Knowing the size of the solar/battery facility would help as well as understanding the load needs of the hospital. According to tweets from CBS News correspondent David Begnaud, the system provides 200 kWh of solar energy and 500 kWh of battery storage. Others quote him as saying they provide 200 kilowatts of solar power and 500 kilowatts of storage. There is a crucial difference between kW (kilowatts) and kWh (kilowatt hours).
It seems most likely that the solar output should be expressed in KW and the storage capability in kWh. If that’s the case the numbers would mean that in addition to the 200 KW provided by the solar cells, when the sun is shining you might be able to withdraw an additional 100 KW from the battery for approximately 5 hours. Alternatively, the battery draw could be 50 KW for ten hours. This is not a lot of energy, but then the hospital appears to be quite small.
More Projects Coming?
Elon Musk’s much-repeated tweet is that this is “first of many solar+storage projects going live.” Karen Graham writes in Digital Journal that, “Tesla finishes first of many solar projects in Puerto Rico.” Popular Mechanics is more subdued reporting that “There are also signs that this will become one of the first of several.” Checks by me and Popular Mechanics turn up no details or descriptions that have been made available concerning what other projects might be on the docket.

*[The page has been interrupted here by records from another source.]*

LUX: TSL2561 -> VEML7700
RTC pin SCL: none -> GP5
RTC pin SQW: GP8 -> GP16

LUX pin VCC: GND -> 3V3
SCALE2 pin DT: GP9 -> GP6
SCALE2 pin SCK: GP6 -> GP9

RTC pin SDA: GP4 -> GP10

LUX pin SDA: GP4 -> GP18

Will the Solar Facility remain?
A translation of an article by Antonio R. Gomez notes that Mario Lopez, the hospital’s executive director:
“…explained that the donation of Tesla is free of charge and indefinitely, and until the energy crisis in the country is resolved. After that, he said, the parties would negotiate an agreement for the permanent acquisition of the system, for which they will require the contribution of the foundations and individuals who support or want to financially support the Hospital.”
A look at Google Maps suggests that the question of where cars might park likely needs to be addressed first. The quote above hints that funding the permanent acquisition of the equipment would exceed the cost of normal electrical service. Perhaps it would be sold at a deeply discounted cost and that disassembling and removing the equipment will be quite costly.
Publicity Stunt, Promotional Venture, or Practical Solution?
This is really the important question. Although there appears to be a rush to judgment by many that this represents a practical solution, at this point barring further information it should be an open question. No cost data is available.
A lot of resources and effort was expended to set up this solar/battery facility in the parking lot of a small children’s hospital. To the extent, the equipment is removed later and shipped elsewhere the economics of this demonstration will appear much more dismal and impractical.
Tesla is seeing payback from their efforts through the publicity provided by Musk’s tweets and this “feel good” story going viral. But to generalize from this situation to others, one must remove those benefits and ask “does this solution make engineering sense on its own?” If this solution is only better because some deep pockets organization can subsidize it because of publicity, we should not cheer this as a demonstration of the practicality of such systems.
Many questions must be asked first, for example, could the hospital, a governmental entity or other benefactor have better served the children by procuring and providing temporary additional fuel resources for the existing generators there? Could extra resources directed at mobilizing line repair efforts provided more bang for the buck? Is this just a case where a lot of effort produced an isolated benefit with costs all out of proportion?
Answers to these questions may support solar/battery systems such as this or instead suggest we are better off expending efforts elsewhere.